KBT Presents: KONTROLL
After a three week hiatus, KBT returns with an energetic cinematic entry from Hungary, set entirely underground in the Budapest Transit System.
Kontroll opens with a man reading a statement to the effect of: The following film is fiction. This is in no way a reflection on how the Budapest subway system operates. Any incidents are unrealated symbols and/or metaphors of the directors story. What follows is a movie that could best be described as Clerks meets Trainspotting through the filter of either Andrei Tarkovsky or David Lynch. It is a look into the world of the denizens that run Budapest underground: a grimy and chaotic system ran with the same sensibility operating in Terry Gilliam's Brazil. You see, the Budapest transit system works on the honour system of buying a ticket to board the trains without gates. The 'kontroll' officers (an ironic job description if there was ever one) are a motely collection street rejects and sad souls, fighting for even the smallest shred of respect from the customers in the system. It seems that nobody actually pays for transit in Budapest or even behaves with any sense of civility. Actually, without the arm-bands the kontroll officers wear to indicate their position, you probably couldn't tell them from the late-night customers or in some cases even the homeless people sleeping in the stations.

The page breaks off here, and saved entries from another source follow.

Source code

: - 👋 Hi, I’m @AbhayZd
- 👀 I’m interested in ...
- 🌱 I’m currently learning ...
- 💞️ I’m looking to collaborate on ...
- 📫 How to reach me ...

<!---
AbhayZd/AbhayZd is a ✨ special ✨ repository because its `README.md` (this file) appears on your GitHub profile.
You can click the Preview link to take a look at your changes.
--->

The film is a bit of a genre blender. There is a love-story component, a mystery-thriller involving subway jumpers, a day in the life style comedy vignettes and the gradual re-awakening of a lost soul. The joy in the movie is the immersive envorimnent of the underground which is carried off with real verve (courtesy a nifty sountrack from the techno trio, neo). An unusal pace and fantastic cinematography (believe me when I tell you the subway system is as much a character as anyone else) coming to a peak with an full-on Rave on one of the platforms, is invigorating.
Come out Tuesday (April 12) for drinks at 8:15pm, Showtime at 8:30pm
2 Comments:
Hey,
Just stumbled on this site while cruising around. Good stuff. But I'm a little confused: are you actually inviting total strangers to come to your house for screenings?
'Cause that doesn't sound too safe.
Actually, its more of a bulletin board for friends and associates who typically attend. I would pretty much have to know somebody (knowing somebody virtual/online is possible depending on the context), before they show up at my door.